#### Your instructions
From the records below, transcribe only the lines running from the one with "Detaches the specified" through the one with "what to ask". Keep both of those end lines.

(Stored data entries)
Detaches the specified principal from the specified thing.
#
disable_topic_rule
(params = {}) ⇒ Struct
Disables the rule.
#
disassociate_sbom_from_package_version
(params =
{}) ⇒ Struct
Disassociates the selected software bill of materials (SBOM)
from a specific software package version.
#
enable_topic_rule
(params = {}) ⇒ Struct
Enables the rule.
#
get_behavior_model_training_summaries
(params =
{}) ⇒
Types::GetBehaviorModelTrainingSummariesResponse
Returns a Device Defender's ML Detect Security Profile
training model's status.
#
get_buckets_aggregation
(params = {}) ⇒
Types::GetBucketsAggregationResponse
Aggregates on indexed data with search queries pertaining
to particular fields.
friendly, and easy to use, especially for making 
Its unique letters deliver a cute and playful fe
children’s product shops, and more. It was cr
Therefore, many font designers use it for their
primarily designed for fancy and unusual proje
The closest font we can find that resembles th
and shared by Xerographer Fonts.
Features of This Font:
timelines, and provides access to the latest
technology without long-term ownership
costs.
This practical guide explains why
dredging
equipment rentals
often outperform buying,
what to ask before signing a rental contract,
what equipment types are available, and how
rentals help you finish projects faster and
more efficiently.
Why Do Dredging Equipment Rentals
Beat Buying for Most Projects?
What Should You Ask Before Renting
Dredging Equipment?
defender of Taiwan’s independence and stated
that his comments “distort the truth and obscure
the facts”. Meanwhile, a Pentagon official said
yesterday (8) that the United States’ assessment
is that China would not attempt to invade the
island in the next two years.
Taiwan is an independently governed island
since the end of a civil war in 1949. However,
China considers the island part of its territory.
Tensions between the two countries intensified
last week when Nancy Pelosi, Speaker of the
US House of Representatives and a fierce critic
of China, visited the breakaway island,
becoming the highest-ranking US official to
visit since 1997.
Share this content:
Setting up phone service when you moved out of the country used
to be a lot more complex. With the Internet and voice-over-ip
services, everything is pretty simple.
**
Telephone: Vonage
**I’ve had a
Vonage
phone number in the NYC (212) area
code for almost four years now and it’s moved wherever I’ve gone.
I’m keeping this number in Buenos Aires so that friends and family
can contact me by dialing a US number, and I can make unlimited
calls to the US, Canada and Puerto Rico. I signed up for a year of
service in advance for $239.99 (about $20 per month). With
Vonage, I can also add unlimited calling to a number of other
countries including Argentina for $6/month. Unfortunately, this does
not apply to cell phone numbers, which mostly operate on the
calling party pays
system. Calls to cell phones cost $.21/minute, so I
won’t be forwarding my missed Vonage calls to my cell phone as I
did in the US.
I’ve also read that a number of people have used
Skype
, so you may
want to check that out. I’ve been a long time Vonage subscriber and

==

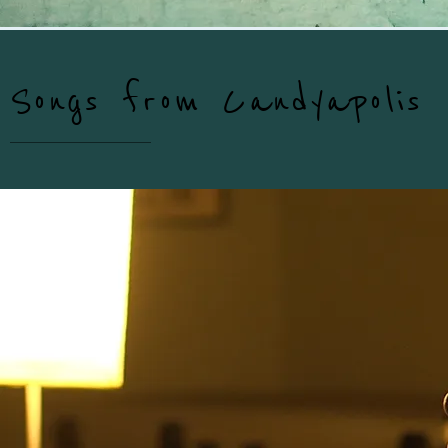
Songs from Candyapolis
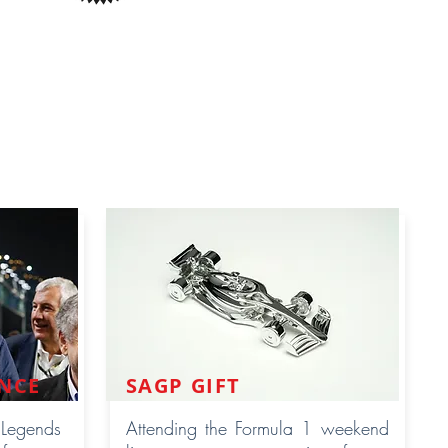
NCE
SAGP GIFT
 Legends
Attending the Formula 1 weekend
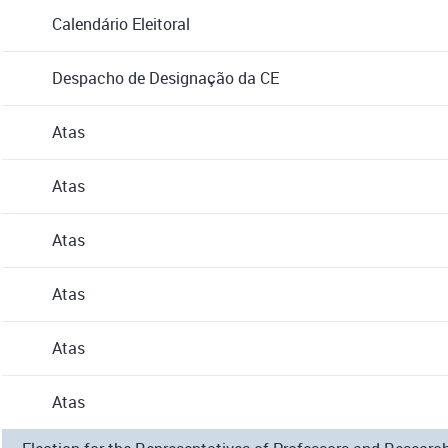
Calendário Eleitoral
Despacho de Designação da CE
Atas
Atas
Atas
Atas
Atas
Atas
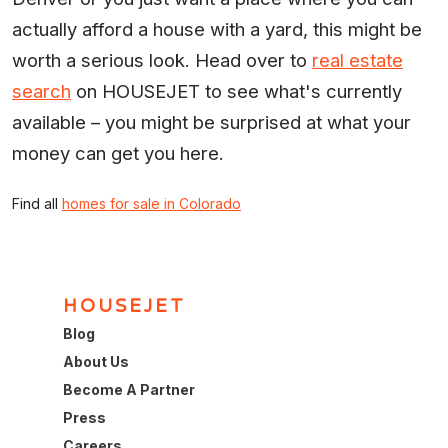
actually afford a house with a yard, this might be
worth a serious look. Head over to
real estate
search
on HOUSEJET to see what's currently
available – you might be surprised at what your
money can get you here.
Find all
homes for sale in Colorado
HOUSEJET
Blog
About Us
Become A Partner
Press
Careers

#### Answer below
Detaches the specified principal from the specified thing.
#
disable_topic_rule
(params = {}) ⇒ Struct
Disables the rule.
#
disassociate_sbom_from_package_version
(params =
{}) ⇒ Struct
Disassociates the selected software bill of materials (SBOM)
from a specific software package version.
#
enable_topic_rule
(params = {}) ⇒ Struct
Enables the rule.
#
get_behavior_model_training_summaries
(params =
{}) ⇒
Types::GetBehaviorModelTrainingSummariesResponse
Returns a Device Defender's ML Detect Security Profile
training model's status.
#
get_buckets_aggregation
(params = {}) ⇒
Types::GetBucketsAggregationResponse
Aggregates on indexed data with search queries pertaining
to particular fields.
friendly, and easy to use, especially for making 
Its unique letters deliver a cute and playful fe
children’s product shops, and more. It was cr
Therefore, many font designers use it for their
primarily designed for fancy and unusual proje
The closest font we can find that resembles th
and shared by Xerographer Fonts.
Features of This Font:
timelines, and provides access to the latest
technology without long-term ownership
costs.
This practical guide explains why
dredging
equipment rentals
often outperform buying,
what to ask before signing a rental contract,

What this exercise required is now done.